Collected data
————

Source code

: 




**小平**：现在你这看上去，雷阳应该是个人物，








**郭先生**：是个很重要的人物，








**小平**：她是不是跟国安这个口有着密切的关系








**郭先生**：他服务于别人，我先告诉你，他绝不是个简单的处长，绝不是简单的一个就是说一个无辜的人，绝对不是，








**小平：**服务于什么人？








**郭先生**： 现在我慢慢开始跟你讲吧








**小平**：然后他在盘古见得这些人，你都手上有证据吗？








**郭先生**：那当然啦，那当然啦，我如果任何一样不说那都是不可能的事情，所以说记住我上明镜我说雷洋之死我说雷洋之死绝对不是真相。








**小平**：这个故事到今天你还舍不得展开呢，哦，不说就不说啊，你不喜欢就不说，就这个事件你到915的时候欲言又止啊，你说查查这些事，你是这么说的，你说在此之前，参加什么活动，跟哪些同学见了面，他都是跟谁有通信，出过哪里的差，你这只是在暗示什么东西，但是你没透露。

————

### Work task
An exact repeat of all the records is required.

### Written reply
Source code

: 




**小平**：现在你这看上去，雷阳应该是个人物，








**郭先生**：是个很重要的人物，








**小平**：她是不是跟国安这个口有着密切的关系








**郭先生**：他服务于别人，我先告诉你，他绝不是个简单的处长，绝不是简单的一个就是说一个无辜的人，绝对不是，








**小平：**服务于什么人？








**郭先生**： 现在我慢慢开始跟你讲吧








**小平**：然后他在盘古见得这些人，你都手上有证据吗？








**郭先生**：那当然啦，那当然啦，我如果任何一样不说那都是不可能的事情，所以说记住我上明镜我说雷洋之死我说雷洋之死绝对不是真相。








**小平**：这个故事到今天你还舍不得展开呢，哦，不说就不说啊，你不喜欢就不说，就这个事件你到915的时候欲言又止啊，你说查查这些事，你是这么说的，你说在此之前，参加什么活动，跟哪些同学见了面，他都是跟谁有通信，出过哪里的差，你这只是在暗示什么东西，但是你没透露。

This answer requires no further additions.